* Work instruction
Wherever "pinky" turns up in the entries, copy out the line that holds it.

[Dataset entries]
---
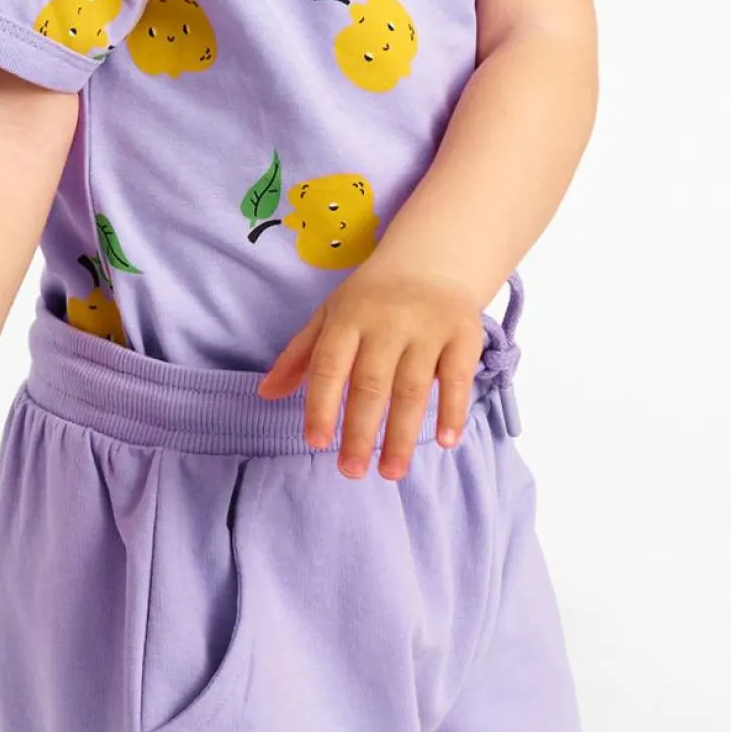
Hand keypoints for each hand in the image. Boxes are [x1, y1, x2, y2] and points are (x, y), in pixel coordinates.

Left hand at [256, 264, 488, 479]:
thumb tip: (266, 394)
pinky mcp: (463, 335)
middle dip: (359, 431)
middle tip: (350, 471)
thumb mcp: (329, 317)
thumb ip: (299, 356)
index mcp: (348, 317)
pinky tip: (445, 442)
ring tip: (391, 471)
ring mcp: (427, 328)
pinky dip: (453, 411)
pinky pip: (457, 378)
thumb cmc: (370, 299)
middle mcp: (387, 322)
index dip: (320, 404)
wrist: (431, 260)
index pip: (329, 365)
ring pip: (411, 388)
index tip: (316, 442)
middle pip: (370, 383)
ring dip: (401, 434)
---
* Solution for this task
pinky mcp: (463, 335)
pinky tip: (445, 442)
pinky dip: (453, 411)
pinky pip: (457, 378)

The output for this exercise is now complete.